#### TASK INPUT ####

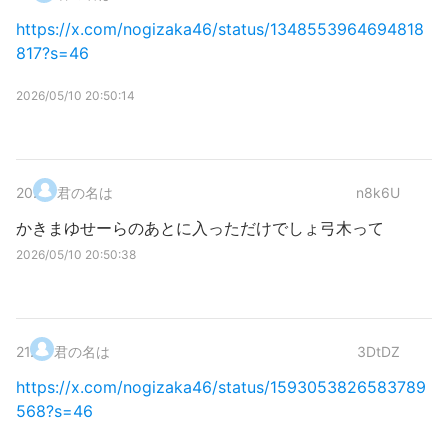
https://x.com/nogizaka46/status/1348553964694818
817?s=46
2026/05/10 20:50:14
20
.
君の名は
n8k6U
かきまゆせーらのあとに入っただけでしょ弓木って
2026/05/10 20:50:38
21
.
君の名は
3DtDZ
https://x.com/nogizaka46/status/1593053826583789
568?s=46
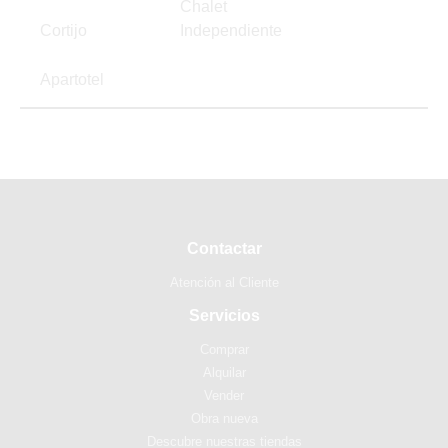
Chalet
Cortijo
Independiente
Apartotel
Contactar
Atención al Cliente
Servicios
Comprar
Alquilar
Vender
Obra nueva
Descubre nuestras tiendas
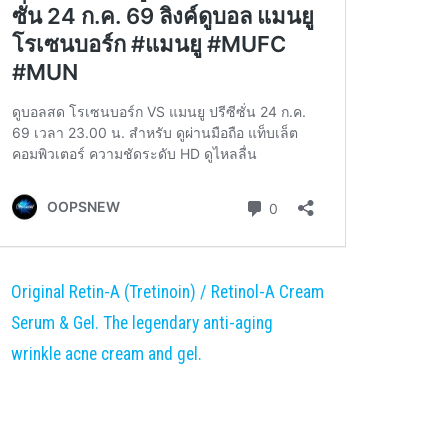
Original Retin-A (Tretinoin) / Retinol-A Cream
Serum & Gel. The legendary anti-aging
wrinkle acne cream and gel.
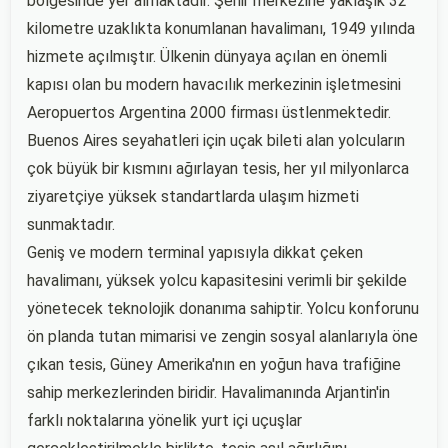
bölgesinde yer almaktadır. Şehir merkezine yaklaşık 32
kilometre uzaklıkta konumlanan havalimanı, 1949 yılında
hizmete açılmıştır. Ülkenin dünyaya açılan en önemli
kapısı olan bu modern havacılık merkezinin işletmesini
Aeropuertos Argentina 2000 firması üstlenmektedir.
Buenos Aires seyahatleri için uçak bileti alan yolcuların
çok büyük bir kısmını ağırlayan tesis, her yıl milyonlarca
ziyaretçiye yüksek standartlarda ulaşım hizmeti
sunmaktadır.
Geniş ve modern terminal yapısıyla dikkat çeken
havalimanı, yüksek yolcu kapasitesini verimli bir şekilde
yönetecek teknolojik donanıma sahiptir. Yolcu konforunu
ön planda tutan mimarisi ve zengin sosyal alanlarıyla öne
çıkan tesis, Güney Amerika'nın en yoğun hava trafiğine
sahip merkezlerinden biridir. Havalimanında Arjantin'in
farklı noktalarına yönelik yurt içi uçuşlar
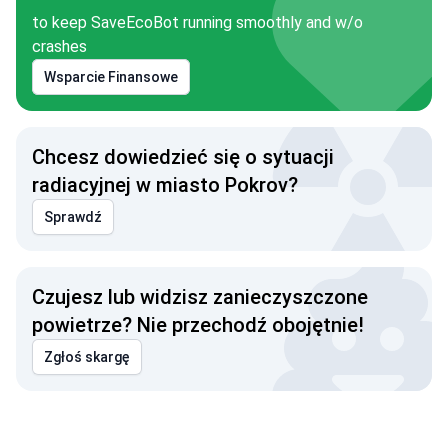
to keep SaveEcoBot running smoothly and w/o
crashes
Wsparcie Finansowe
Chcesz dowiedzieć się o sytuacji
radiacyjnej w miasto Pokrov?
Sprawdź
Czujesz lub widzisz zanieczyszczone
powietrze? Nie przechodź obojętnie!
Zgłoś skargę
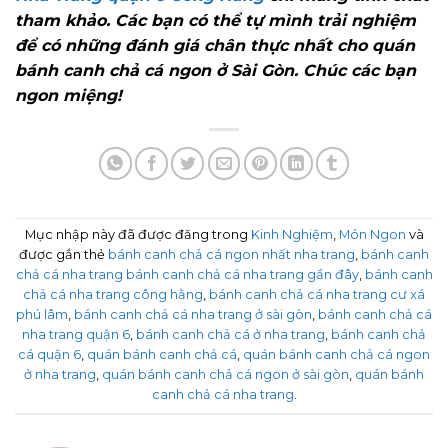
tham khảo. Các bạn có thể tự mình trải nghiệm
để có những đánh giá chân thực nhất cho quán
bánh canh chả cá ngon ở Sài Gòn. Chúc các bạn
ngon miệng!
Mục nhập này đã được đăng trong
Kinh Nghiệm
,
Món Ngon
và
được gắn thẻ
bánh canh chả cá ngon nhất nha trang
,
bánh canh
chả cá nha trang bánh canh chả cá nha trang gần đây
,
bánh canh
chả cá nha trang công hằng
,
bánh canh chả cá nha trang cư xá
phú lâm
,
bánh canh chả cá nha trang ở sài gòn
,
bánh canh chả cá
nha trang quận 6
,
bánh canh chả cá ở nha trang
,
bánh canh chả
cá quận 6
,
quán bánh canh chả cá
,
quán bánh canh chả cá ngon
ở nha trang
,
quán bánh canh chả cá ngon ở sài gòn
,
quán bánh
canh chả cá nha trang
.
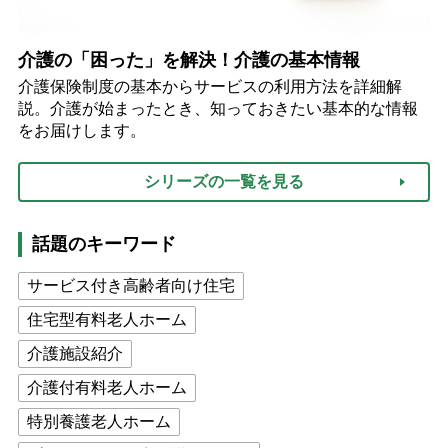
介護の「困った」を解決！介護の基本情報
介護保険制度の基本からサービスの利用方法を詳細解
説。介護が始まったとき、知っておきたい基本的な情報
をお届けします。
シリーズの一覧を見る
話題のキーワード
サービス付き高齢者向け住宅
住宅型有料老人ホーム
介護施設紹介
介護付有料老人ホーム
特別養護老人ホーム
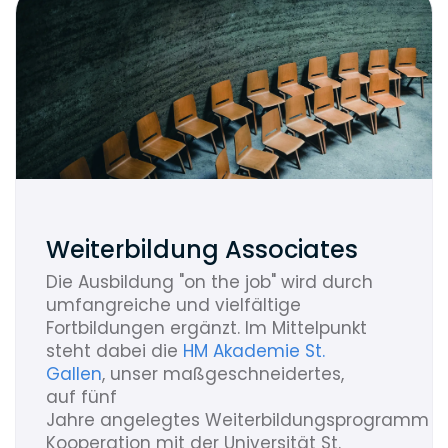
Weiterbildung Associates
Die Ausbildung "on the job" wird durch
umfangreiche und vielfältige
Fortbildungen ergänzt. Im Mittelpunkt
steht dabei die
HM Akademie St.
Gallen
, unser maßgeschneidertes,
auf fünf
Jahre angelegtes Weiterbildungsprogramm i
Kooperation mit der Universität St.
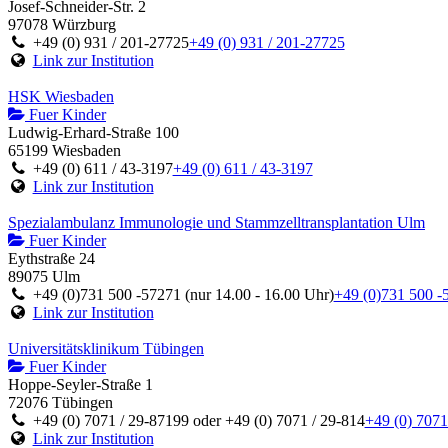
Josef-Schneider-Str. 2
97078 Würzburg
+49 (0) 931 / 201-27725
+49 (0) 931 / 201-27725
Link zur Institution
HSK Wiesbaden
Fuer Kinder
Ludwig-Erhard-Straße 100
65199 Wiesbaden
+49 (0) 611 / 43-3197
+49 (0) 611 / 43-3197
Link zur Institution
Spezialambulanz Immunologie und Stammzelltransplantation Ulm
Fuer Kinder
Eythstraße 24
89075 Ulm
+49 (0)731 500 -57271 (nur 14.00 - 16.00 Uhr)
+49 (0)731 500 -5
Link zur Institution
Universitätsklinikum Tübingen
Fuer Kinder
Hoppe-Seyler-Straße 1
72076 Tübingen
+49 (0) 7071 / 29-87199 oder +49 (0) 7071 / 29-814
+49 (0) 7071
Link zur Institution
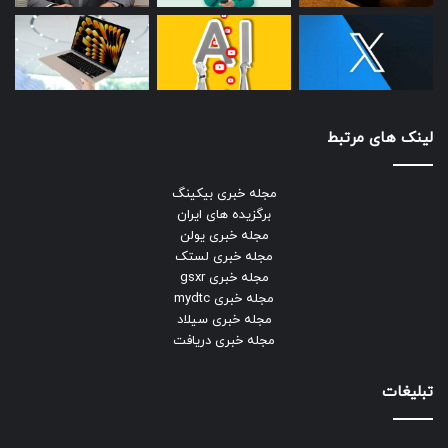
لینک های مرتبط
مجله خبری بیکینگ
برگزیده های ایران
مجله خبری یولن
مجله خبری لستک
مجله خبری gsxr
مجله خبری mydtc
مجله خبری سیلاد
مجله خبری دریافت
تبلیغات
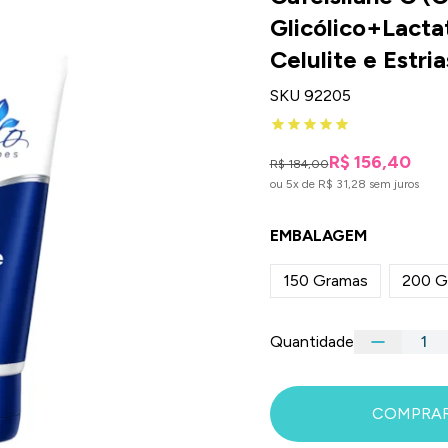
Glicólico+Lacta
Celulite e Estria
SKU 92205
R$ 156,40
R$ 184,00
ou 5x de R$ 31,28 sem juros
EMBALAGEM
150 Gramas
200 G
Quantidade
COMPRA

####

## WHAT NEEDS TO BE DONE:
Without including any pictures, output each entry above exactly as it appears.

## EXPECTED ANSWER:
https://x.com/nogizaka46/status/1348553964694818
817?s=46
2026/05/10 20:50:14
20
.
君の名は
n8k6U
かきまゆせーらのあとに入っただけでしょ弓木って
2026/05/10 20:50:38
21
.
君の名は
3DtDZ
https://x.com/nogizaka46/status/1593053826583789
568?s=46
Chalet
Cortijo
Independiente
Apartotel
Contactar
Atención al Cliente
Servicios
Comprar
Alquilar
Vender
Obra nueva
Descubre nuestras tiendas
Original Retin-A (Tretinoin) / Retinol-A Cream
Serum & Gel. The legendary anti-aging
wrinkle acne cream and gel.
bölgesinde yer almaktadır. Şehir merkezine yaklaşık 32
kilometre uzaklıkta konumlanan havalimanı, 1949 yılında
hizmete açılmıştır. Ülkenin dünyaya açılan en önemli
kapısı olan bu modern havacılık merkezinin işletmesini
Aeropuertos Argentina 2000 firması üstlenmektedir.
Buenos Aires seyahatleri için uçak bileti alan yolcuların
çok büyük bir kısmını ağırlayan tesis, her yıl milyonlarca
ziyaretçiye yüksek standartlarda ulaşım hizmeti
sunmaktadır.
Geniş ve modern terminal yapısıyla dikkat çeken
havalimanı, yüksek yolcu kapasitesini verimli bir şekilde
yönetecek teknolojik donanıma sahiptir. Yolcu konforunu
ön planda tutan mimarisi ve zengin sosyal alanlarıyla öne
çıkan tesis, Güney Amerika'nın en yoğun hava trafiğine
sahip merkezlerinden biridir. Havalimanında Arjantin'in
farklı noktalarına yönelik yurt içi uçuşlar
to keep SaveEcoBot running smoothly and w/o
crashes
Wsparcie Finansowe
Chcesz dowiedzieć się o sytuacji
radiacyjnej w miasto Pokrov?
Sprawdź
Czujesz lub widzisz zanieczyszczone
powietrze? Nie przechodź obojętnie!
Zgłoś skargę
tham khảo. Các bạn có thể tự mình trải nghiệm
để có những đánh giá chân thực nhất cho quán
bánh canh chả cá ngon ở Sài Gòn. Chúc các bạn
ngon miệng!
Mục nhập này đã được đăng trong
Kinh Nghiệm
,
Món Ngon
và
được gắn thẻ
bánh canh chả cá ngon nhất nha trang
,
bánh canh
chả cá nha trang bánh canh chả cá nha trang gần đây
,
bánh canh
chả cá nha trang công hằng
,
bánh canh chả cá nha trang cư xá
phú lâm
,
bánh canh chả cá nha trang ở sài gòn
,
bánh canh chả cá
nha trang quận 6
,
bánh canh chả cá ở nha trang
,
bánh canh chả
cá quận 6
,
quán bánh canh chả cá
,
quán bánh canh chả cá ngon
ở nha trang
,
quán bánh canh chả cá ngon ở sài gòn
,
quán bánh
canh chả cá nha trang
.
介護の「困った」を解決！介護の基本情報
介護保険制度の基本からサービスの利用方法を詳細解
説。介護が始まったとき、知っておきたい基本的な情報
をお届けします。
シリーズの一覧を見る
話題のキーワード
サービス付き高齢者向け住宅
住宅型有料老人ホーム
介護施設紹介
介護付有料老人ホーム
特別養護老人ホーム
Weiterbildung Associates
Die Ausbildung "on the job" wird durch
umfangreiche und vielfältige
Fortbildungen ergänzt. Im Mittelpunkt
steht dabei die
HM Akademie St.
Gallen
, unser maßgeschneidertes,
auf fünf
Jahre angelegtes Weiterbildungsprogramm i
Kooperation mit der Universität St.
Josef-Schneider-Str. 2
97078 Würzburg
+49 (0) 931 / 201-27725
+49 (0) 931 / 201-27725
Link zur Institution
HSK Wiesbaden
Fuer Kinder
Ludwig-Erhard-Straße 100
65199 Wiesbaden
+49 (0) 611 / 43-3197
+49 (0) 611 / 43-3197
Link zur Institution
Spezialambulanz Immunologie und Stammzelltransplantation Ulm
Fuer Kinder
Eythstraße 24
89075 Ulm
+49 (0)731 500 -57271 (nur 14.00 - 16.00 Uhr)
+49 (0)731 500 -5
Link zur Institution
Universitätsklinikum Tübingen
Fuer Kinder
Hoppe-Seyler-Straße 1
72076 Tübingen
+49 (0) 7071 / 29-87199 oder +49 (0) 7071 / 29-814
+49 (0) 7071
Link zur Institution
لینک های مرتبط
مجله خبری بیکینگ
برگزیده های ایران
مجله خبری یولن
مجله خبری لستک
مجله خبری gsxr
مجله خبری mydtc
مجله خبری سیلاد
مجله خبری دریافت
تبلیغات
Glicólico+Lacta
Celulite e Estria
SKU 92205
R$ 156,40
R$ 184,00
ou 5x de R$ 31,28 sem juros
EMBALAGEM
150 Gramas
200 G
Quantidade
COMPRA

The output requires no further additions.